Planetary evolution involves tightly coupled physical processes: radiative transfer in the atmosphere, convection and solidification in the mantle, volatile exchange between interior and surface reservoirs, chemical reactions, atmospheric escape, stellar irradiation, and tidal dissipation. No single code can treat all of these from first principles at once.
PROTEUS addresses this by adopting a modular architecture. Each physical domain is handled by a dedicated module that can be developed, tested, and validated independently. The PROTEUS coupler orchestrates the exchange of boundary conditions between modules at each time step, so that the full system evolves self-consistently. This design makes it straightforward to swap one atmosphere model for another, to enable or disable tidal heating, or to plug in a new outgassing parameterisation without rewriting the rest of the framework.

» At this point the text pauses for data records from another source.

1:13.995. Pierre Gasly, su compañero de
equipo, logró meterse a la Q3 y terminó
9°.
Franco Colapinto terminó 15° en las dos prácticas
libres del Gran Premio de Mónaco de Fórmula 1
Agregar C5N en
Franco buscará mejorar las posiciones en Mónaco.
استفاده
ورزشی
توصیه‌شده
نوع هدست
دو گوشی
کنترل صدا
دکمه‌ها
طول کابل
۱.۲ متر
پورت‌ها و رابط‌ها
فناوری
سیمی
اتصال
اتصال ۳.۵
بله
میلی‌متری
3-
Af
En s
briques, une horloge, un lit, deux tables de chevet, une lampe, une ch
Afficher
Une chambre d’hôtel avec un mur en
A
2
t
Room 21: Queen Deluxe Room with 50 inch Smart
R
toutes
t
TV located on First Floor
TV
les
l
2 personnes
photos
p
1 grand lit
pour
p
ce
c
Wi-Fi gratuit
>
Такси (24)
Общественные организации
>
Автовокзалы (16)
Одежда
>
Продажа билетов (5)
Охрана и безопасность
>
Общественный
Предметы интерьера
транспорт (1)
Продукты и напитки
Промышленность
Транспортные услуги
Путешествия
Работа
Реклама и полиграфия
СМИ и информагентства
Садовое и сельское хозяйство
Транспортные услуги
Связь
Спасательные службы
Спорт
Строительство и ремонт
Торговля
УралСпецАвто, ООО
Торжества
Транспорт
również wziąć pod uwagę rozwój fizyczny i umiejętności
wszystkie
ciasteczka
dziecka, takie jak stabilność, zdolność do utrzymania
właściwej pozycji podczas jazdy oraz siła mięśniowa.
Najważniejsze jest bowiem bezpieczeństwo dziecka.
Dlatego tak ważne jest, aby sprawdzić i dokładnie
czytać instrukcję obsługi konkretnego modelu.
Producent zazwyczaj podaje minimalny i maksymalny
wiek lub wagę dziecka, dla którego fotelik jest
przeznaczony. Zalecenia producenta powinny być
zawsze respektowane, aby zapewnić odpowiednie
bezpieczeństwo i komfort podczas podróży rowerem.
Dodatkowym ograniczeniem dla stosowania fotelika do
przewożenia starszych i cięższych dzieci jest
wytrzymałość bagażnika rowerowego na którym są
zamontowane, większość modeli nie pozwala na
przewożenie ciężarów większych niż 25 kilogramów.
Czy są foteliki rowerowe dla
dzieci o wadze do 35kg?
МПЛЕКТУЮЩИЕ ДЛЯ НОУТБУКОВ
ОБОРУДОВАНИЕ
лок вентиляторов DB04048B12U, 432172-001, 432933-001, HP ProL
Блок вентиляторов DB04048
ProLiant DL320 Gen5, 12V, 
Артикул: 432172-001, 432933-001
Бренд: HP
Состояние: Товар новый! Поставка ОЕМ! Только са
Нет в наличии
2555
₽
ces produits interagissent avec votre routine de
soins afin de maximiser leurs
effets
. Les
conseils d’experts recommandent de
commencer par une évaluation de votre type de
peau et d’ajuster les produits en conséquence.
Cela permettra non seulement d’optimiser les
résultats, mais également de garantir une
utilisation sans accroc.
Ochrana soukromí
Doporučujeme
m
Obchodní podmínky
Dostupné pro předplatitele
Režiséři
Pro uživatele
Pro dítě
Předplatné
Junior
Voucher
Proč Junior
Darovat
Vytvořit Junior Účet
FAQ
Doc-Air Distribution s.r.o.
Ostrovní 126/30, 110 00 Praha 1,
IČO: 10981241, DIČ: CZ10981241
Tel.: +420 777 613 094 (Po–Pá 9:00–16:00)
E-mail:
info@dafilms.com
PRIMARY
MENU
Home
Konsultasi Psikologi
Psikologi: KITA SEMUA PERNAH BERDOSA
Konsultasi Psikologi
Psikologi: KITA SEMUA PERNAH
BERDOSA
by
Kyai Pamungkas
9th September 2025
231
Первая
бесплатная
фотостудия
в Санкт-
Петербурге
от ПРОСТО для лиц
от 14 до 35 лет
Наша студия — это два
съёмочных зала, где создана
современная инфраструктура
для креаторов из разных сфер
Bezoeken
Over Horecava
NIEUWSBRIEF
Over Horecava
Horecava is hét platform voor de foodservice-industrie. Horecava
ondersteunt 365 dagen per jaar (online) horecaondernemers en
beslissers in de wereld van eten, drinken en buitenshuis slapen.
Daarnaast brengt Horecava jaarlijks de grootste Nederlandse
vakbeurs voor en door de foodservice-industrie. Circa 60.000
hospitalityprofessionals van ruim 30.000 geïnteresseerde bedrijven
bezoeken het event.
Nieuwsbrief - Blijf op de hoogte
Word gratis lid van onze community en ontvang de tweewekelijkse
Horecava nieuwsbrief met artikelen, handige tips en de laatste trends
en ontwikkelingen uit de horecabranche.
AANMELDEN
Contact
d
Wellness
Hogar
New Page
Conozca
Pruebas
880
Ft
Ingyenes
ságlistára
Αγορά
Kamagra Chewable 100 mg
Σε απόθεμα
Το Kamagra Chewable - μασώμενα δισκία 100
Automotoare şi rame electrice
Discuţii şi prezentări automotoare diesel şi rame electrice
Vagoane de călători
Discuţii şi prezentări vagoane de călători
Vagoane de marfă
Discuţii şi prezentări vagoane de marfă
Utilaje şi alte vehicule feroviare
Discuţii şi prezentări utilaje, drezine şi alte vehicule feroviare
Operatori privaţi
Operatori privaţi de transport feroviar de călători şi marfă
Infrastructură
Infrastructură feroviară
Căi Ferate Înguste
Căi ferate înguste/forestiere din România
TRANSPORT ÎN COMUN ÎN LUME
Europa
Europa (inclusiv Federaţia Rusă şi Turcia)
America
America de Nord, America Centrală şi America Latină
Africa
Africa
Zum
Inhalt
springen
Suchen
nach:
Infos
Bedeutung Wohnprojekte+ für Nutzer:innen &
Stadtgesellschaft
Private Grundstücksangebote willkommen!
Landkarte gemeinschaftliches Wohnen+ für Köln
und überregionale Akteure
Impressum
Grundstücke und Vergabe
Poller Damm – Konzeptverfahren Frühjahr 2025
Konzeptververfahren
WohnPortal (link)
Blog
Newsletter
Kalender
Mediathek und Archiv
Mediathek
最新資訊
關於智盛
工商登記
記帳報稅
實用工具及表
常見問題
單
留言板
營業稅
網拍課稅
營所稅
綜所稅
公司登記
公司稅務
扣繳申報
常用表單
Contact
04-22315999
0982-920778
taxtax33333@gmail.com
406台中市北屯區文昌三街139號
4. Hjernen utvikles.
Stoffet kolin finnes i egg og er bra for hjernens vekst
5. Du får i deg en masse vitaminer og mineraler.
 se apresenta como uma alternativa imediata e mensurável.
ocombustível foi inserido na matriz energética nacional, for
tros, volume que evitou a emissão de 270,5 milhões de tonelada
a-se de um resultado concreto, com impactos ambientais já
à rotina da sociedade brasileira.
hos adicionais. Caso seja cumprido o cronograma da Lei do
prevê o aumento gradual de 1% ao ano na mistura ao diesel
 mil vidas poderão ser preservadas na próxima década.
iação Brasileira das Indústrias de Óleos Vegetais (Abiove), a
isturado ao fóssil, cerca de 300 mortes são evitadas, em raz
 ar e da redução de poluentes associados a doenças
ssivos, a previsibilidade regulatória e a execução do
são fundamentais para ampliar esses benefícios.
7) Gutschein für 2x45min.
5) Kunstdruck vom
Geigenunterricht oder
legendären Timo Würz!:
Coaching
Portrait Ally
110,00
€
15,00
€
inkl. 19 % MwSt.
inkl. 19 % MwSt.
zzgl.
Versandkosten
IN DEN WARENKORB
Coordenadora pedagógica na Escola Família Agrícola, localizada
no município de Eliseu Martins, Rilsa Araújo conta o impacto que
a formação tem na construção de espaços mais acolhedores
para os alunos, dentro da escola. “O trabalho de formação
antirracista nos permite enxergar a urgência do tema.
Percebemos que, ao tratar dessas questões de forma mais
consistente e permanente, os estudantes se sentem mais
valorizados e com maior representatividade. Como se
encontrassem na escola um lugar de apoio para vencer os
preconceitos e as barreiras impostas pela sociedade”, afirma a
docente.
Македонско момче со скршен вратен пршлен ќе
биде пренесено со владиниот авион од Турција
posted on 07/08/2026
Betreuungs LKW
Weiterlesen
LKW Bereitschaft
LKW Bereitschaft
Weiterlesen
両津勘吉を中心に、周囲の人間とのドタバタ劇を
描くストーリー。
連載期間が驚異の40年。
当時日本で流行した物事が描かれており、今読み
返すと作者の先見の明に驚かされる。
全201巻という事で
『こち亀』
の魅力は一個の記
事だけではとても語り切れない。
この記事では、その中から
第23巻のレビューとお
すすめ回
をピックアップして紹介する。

All PROTEUS modules are fully open source. The modules currently available are listed below, grouped by physical domain.
Atmosphere
AGNI
Solves the radiative-convective equilibrium of the atmosphere column, computing temperature profiles, fluxes, and the outgoing longwave radiation that controls planetary cooling.
JANUS
A simple atmosphere model that assumes a fully convective (adiabatic) temperature profile. Useful for parameter sweeps and cases where radiative transfer in the upper atmosphere is less critical.
Chemistry & escape
VULCAN
Computes time-dependent atmospheric photochemistry and thermochemistry, tracking the production and destruction of molecular species throughout the atmosphere column.
ZEPHYRUS
Models hydrodynamic atmospheric escape driven by stellar XUV irradiation, determining the rate at which atmospheric species are lost to space over time.
Outgassing
CALLIOPE
Calculates the partitioning of volatiles (H2O, CO2, N2, S-species, and others) between the magma ocean and the atmosphere at thermochemical equilibrium, accounting for melt composition and redox state.
Atmodeller
Computes volatile speciation at equilibrium using a different thermodynamic backend. Adopted to supersede CALLIOPE.
Interior
Zalmoxis
Solves for the radial interior structure of the planet (density, pressure, gravity, temperature) given bulk composition and equations of state, providing the gravitational and thermodynamic context for the mantle modules.
SPIDER
The primary mantle energy transport module. Solves the mixed-phase magma ocean evolution in entropy-pressure (S-P) space using a finite-volume approach on a staggered grid, tracking melt fraction, heat fluxes, and solidification fronts.
Aragog
An alternative mantle dynamics solver that operates in temperature-pressure (T-P) space. Simulates the thermal evolution of the magma ocean and solid mantle using a 1-D parameterised convection model.
Stellar evolution
MORS
Provides the time-dependent bolometric and XUV luminosity of the host star, based on stellar evolution tracks. The stellar flux sets the energy budget that drives atmospheric escape and surface heating.
Tidal interactions
LovePy
Computes tidal Love numbers and dissipation rates for a solid (or partially molten) planet, translating orbital forcing into internal heat production that can delay or prevent mantle solidification.
Obliqua
Extends tidal modelling to bodies with both solid and liquid layers, computing dissipation across multiple rheological phases and coupling tidal heat to the interior energy budget.